5. Sur l’électricité :
* A faire : amélioration de l’allumage pour qu’il fonctionne sur des moteurs avec différents taux de compression, remarques diverses sur les composants électriques, défauts dans l’installation, montage des composants, défauts de câblages.
* Ce qui a été amélioré : système d’allumage, alternateur, starter, éclairage, ventilateur du radiateur, ventilateur du chauffage, instruments de bord, essuie-glace arrière, radio, majorité des témoins de contrôle.

En juillet 1979, se sont tenues à Togliatti des négociations préliminaires durant lesquelles les premiers prototypes de VAZ-2108 sont montrés aux Allemands. Six mois plus tard, l’accord est signé à Stuttgart et trois prototypes roulants sont envoyés au centre d’essais de Weissach. Après deux mois et demi de travail, 467 observations sont notifiées à AvtoVAZ. Elles portent sur la construction (moteur, transmission, suspension, carrosserie). Ces défauts vont être éliminés au fur et à mesure. Des recommandations sont faites par les ingénieurs allemands pour corriger d’autres défauts.

Dans ses rapports, Porsche fait part des retards causés par la partie soviétique. Le processus d’amélioration de la Samara aura été freiné par une coordination longue et difficile à trouver.

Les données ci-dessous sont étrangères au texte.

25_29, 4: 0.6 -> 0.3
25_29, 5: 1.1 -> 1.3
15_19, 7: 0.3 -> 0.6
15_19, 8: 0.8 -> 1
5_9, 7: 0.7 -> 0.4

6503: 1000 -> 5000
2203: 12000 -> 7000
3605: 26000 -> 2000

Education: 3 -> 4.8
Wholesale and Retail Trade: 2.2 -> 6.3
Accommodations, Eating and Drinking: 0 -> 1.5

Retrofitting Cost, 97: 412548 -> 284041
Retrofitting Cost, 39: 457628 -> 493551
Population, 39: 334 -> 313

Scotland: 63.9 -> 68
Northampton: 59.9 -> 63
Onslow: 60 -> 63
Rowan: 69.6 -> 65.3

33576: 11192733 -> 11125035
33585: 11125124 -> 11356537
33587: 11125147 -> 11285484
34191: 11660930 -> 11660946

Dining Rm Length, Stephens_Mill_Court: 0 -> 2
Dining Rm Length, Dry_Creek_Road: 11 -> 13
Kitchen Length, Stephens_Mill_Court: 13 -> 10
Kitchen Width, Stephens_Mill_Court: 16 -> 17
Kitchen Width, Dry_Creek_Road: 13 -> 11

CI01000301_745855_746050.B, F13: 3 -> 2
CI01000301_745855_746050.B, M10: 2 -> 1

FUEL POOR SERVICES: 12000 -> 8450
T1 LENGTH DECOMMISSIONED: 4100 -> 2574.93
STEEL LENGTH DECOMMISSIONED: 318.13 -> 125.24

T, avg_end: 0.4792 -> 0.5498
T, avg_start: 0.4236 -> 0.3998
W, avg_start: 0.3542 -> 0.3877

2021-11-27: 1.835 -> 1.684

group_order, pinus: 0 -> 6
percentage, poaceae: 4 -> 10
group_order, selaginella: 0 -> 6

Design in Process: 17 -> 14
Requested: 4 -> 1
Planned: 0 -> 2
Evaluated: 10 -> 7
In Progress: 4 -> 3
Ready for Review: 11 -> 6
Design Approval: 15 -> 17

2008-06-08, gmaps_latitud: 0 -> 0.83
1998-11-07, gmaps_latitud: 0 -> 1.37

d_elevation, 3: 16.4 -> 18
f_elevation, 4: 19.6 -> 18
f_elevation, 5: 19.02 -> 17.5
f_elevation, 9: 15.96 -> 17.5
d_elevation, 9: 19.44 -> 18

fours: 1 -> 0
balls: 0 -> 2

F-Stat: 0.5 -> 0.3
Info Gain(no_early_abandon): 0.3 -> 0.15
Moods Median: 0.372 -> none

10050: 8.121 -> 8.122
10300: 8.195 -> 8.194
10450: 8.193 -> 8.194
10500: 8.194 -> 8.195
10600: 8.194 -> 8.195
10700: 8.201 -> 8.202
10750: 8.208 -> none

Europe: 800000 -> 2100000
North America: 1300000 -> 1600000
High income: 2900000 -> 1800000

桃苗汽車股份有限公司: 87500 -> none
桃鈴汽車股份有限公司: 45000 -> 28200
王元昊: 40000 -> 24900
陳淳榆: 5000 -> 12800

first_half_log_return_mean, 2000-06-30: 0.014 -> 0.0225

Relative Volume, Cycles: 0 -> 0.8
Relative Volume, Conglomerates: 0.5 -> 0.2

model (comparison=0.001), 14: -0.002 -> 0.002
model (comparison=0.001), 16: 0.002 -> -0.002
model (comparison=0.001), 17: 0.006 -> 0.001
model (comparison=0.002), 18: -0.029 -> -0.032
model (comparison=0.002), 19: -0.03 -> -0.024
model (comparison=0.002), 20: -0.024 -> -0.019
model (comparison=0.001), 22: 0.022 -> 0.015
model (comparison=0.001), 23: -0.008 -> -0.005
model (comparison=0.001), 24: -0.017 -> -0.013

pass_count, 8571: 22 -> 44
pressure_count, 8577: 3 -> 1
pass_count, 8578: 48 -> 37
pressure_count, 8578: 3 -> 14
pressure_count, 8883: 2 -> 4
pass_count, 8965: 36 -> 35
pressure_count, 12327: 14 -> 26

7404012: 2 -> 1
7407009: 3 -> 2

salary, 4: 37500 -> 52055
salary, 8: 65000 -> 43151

La version finale du système d’allumage n’a ainsi été adoptée que deux ans et trois mois après le début des travaux d’amélioration et les propositions portant sur l’aérodynamique n’ont été approuvées qu'à la fin de la collaboration, c'est à dire après 32 mois ! Les différents composants et pièces destinés aux essais arrivaient avec beaucoup de retard et était souvent défectueux. Le protocole marquant la fin de la collaboration entre Porsche et Lada a été signé le 31 mai 1984.